Andrés Iniesta raccroche ses crampons. La légende du football espagnol, ancien milieu de terrain de grande classe du FC Barcelone, où il a été formé et a joué durant 22 ans, a officiellement mis un terme à sa carrière de footballeur, lundi 7 octobre. Il l’a annoncé via une émouvante vidéo diffusée sur ses réseaux sociaux.
Trente-huit titres dont deux Euros et un Mondial
Libre de tout contrat depuis son départ des Émirats arabes unis cet été, Andrés Iniesta entretenait l’espoir de trouver un nouveau challenge à 40 ans, mais devrait désormais s’orienter vers une carrière d’entraîneur.
À l’occasion de sa retraite, retour sur les faits marquants de son immense carrière.
Des larmes et des posters
Fuentealbilla compte environ 2 000 habitants. Lorsque le jeune Iniesta, âgé de 12 ans, la quitte pour Barcelone, une métropole de 1,6 million d’habitants, il « pleure à chaudes larmes ». À La Masia, les choses ne s’arrangent pas. Timide de nature, il est gêné par une pigmentation de la peau qui le rend pâle. « Je pleurais tous les soirs pour m’endormir », raconte-t-il. « Je voulais rentrer chez moi, mais mon père n’a pas arrêté d’essayer de me convaincre de rester. »
Là-bas, il accroche des posters de l’actrice hollywoodienne Catherine Zeta-Jones et du capitaine du FC Barcelone, Pep Guardiola, au-dessus de son lit. D’ailleurs, quand ce dernier le voit jouer pour la première fois, il déclare : « J’ai vu un gamin de 14 ans qui lit mieux le jeu que moi ». Guardiola envoie alors à Iniesta une photo dédicacée adressée au « meilleur joueur que j’aie jamais vu ». Enthousiasmé, le gamin commence à prendre confiance.
Premières impressions
En février 2001, Iniesta est convoqué pour s’entraîner avec l’équipe A de Barcelone. L’inquiétude se transforme en panique lorsqu’il se perd, mais Luis Enrique est chargé de retrouver le jeune homme de 16 ans. Une fois sur la pelouse, personne ne se rend compte qu’il est nerveux. Guardiola prend à part Xavi, alors âgé de 21 ans, et lui dit : « Souviens-toi de ce jour, le jour où tu as joué pour la première fois avec Andrés. Vous allez me mettre à la retraite. Ce garçon va tous nous mettre à la retraite. »
Une star internationale
Iniesta, aux côtés de Fernando Torres, s’illustre lors de la Coupe du Monde U-17 de la FIFA™ en 2001, mais une défaite 4-2 face à une équipe d’Argentine composée de Pablo Zabaleta, Javier Mascherano et Carlos Tevez entraîne l’élimination de l’Espagne dès la phase de groupes. L’Albaceteno est ensuite l’un des grands artisans de la deuxième place de l’Espagne à la Coupe du Monde U-20 de la FIFA™, derrière le Brésil.
+-------+
▶ [VOTRE TÂCHE] Dans le texte sur la retraite d'Andrés Iniesta, qu'est-ce qui pousse le jeune joueur à commencer à prendre confiance ? Répondez en une à trois phrases.

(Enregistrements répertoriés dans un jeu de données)
+-------+
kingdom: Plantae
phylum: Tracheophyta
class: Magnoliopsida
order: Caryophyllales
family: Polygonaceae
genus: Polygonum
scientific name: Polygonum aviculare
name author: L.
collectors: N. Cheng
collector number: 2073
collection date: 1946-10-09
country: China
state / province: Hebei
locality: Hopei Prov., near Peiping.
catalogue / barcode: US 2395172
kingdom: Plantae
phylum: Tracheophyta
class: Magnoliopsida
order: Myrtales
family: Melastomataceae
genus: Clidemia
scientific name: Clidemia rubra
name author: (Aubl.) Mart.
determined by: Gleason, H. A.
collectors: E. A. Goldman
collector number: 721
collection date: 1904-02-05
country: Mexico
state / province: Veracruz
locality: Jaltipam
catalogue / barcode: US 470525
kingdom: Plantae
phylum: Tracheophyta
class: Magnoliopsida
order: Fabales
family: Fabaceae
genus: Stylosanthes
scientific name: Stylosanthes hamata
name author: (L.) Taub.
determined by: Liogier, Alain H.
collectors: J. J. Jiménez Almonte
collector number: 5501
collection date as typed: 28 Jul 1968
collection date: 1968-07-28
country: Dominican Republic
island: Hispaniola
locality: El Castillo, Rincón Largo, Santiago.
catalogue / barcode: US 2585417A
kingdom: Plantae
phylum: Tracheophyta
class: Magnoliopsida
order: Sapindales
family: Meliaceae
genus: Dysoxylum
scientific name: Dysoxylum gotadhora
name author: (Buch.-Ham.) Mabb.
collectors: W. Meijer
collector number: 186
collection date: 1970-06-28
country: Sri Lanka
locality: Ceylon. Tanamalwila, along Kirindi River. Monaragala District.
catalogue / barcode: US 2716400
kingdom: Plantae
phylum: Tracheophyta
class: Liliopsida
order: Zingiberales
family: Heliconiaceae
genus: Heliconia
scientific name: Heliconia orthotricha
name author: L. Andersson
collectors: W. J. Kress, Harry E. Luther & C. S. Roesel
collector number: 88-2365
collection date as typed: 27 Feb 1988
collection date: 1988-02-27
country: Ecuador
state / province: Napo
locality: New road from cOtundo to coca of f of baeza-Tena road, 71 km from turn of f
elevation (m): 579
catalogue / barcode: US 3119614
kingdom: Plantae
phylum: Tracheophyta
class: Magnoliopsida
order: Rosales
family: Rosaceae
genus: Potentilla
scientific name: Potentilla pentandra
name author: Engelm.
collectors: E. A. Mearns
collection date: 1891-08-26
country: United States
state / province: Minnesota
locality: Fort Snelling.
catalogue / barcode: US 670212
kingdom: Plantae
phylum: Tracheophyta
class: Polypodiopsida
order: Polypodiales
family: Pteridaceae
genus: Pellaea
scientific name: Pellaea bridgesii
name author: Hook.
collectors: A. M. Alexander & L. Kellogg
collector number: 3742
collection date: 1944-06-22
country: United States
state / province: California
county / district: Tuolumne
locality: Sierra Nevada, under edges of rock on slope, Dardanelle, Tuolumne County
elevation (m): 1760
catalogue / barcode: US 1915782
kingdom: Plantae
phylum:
+-------+
▶ [RÉPONSE COMPLÈTE] Après avoir vu Iniesta jouer pour la première fois, Pep Guardiola lui envoie une photo dédicacée adressée au « meilleur joueur que j'aie jamais vu ». Enthousiasmé par ce geste, le gamin commence à prendre confiance.